Contributed by: Healthians Team
Vitamin D: An Introduction
Your body needs vitamins for normal growth and development. Vitamin D, also referred to as calciferol, assists during this process of physiological development by absorbing calcium to promote bone health and growth. However, despite the name, vitamin D isn’t a vitamin but a prohormone that also plays a significant role in the development of testosterone.
Vitamin D is an essential nutrient, which if lacking, can make you suffer from rickets (more common in children), heart disease, high blood pressure, diabetes, some types of cancers (colon, prostate, and breast cancer), and multiple sclerosis (abnormal hardening of tissues).
If the amount of vitamin D present is more than required, it can cause hypercalcemia (development of excess calcium in your blood) and lead to the formation of calcium stones in the kidneys.
Eating a balanced diet can help you in maintaining good levels of vitamins and minerals. Although your body does not create several vitamins, vitamin D is both a nutrient you can eat and a hormone your body makes.

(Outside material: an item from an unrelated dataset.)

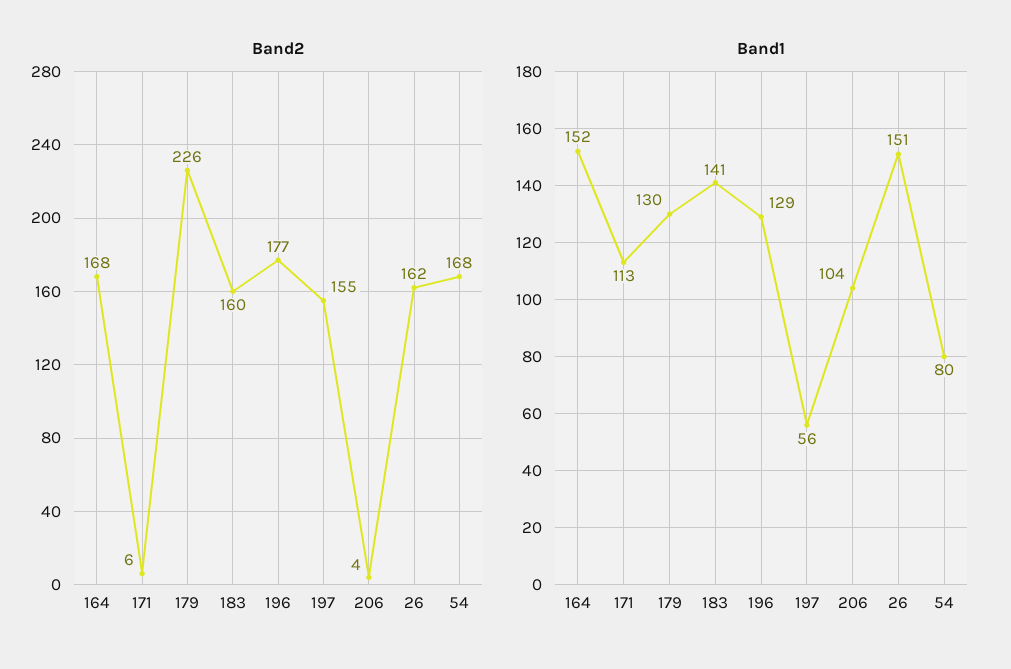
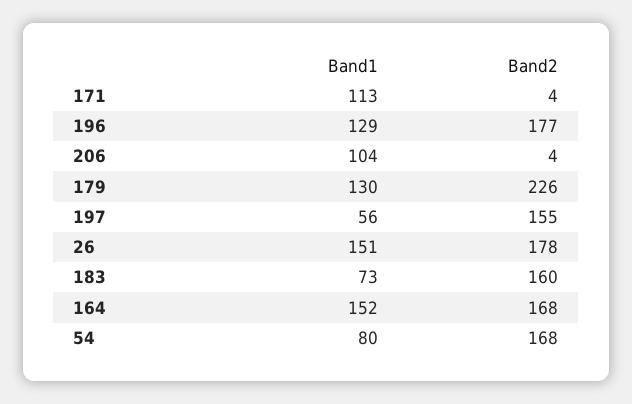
Band2, 171: 6 -> 4
Band2, 26: 162 -> 178
Band1, 183: 141 -> 73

However, most people are vitamin D deficient and tend to have lesser amounts of this vital nutrient than they ideally should have. This article will take you through the causes, symptoms, diagnosis, and treatment/management of vitamin D deficiency, as well as give you some easy-to-do tips to increase the amount of vitamin D.
Benefits of vitamin D intake
- Promotes bone health: Vitamin D promotes bone health by regulating and maintaining the calcium and phosphorus levels in the blood.

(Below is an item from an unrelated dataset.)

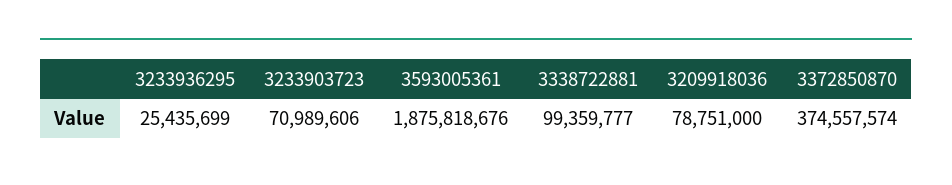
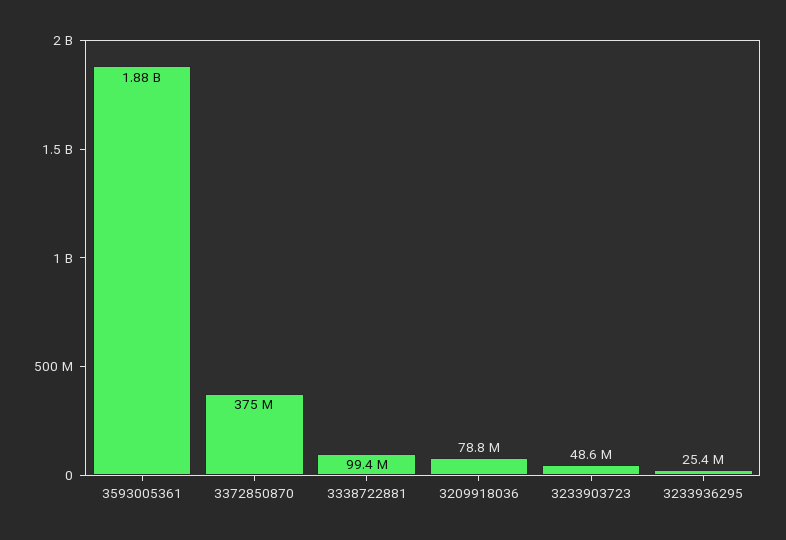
3233903723: 70989606 -> 48600000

- Boosts immunity: An appropriate amount of vitamin D boosts your immunity and reduces the risk of getting affected by flu or cold.
- Promotes the health of infants: Some infants may be at high risk of lacking vitamin D due to less exposure to the sun or improper diet, which can cause rickets. Giving them sufficient amounts of vitamin D can help prevent this complication.

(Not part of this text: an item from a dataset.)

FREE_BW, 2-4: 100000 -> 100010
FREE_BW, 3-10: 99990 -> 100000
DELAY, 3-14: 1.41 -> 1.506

- Healthy pregnancy: Vitamin D plays a very vital role in keeping pregnant women and their fetuses healthy. Lack of vitamin D can lead to diabetes and bacterial vaginosis in the mother and may increase the risk of food allergy in newborns.
Ideal dosage counts for vitamin D intake
Units to measure vitamin D intake are micrograms (mcg) or international units (IU). Experts recommend consuming vitamin D in the following volumes, based on age:
- 0 – 12 months – 400 IU (10 mcg)/day
- 1 – 18 years- 600 IU (15 mcg)/day
- Up to 70 years- 600 IU (15 mcg)/day
- above 70 years- 800 IU (20 mcg)/day
- pregnant women- 600 IU (mcg)/day
Causes of vitamin D deficiency
- Following an unhealthy diet that lacks important vitamins and minerals
- Inadequate exposure to sunlight
- Malabsorption issue- problem in absorbing vitamins from food
- Medicines that affect your ability to absorb vitamins
- Liver or kidney illness can also obstruct the formation or absorption of vitamin D
Symptoms of vitamin D deficiency
- Getting sick often due to cold or flu
- Getting tired easily
- Pain in the teeth, bones, joints, lower back, and muscles
- Feeling depressed
- Delayed wound healing and easy bruising
- Loss of bones
- Increased hair loss and a slow rate of hair growth
Excess of vitamin D is a rare condition. It occurs when you take high doses of supplements that are rich in this nutrient. You may experience the following symptoms if the level of vitamin D is high:
- Repeated episodes of headache and nausea
- Unwillingness to eat
- Dry mouth
- Vomiting, constipation, and diarrhea
Diagnosis of vitamin D deficiency
The diagnosis of vitamin D deficiency is usually done through a blood test. It confirms whether you lack vitamin D, have an excess of it, or the level is perfectly normal. This information will help you take preventive measures to manage the condition efficiently.
Vitamin D complications do not require any surgical treatment and you can prevent them by following easy-to-follow0 lifestyle routines. These include:
- Exposure to sunlight: Vitamin D is a fat-soluble vitamin and also called the sunshine vitamin. This is because your skin builds vitamin D when exposed to sunlight. Experts suggest that if you expose yourself to sunlight regularly for at least 30 minutes a day, it can improve the amount of vitamin D in your body.
- Foods to increase vitamin D: Fish, red meat, liver, egg yolks, mushrooms, cheese, and fortified foods such as milk, orange juice, and cereal
Vitamin D deficiency is a common condition. But, If left untreated, it can give rise to severe illnesses like rickets, heart disease, high blood pressure, and diabetes. However, if you experience the symptoms, the condition can be easily managed by getting an early diagnosis and following the above-mentioned methods to improve the level of vitamin D.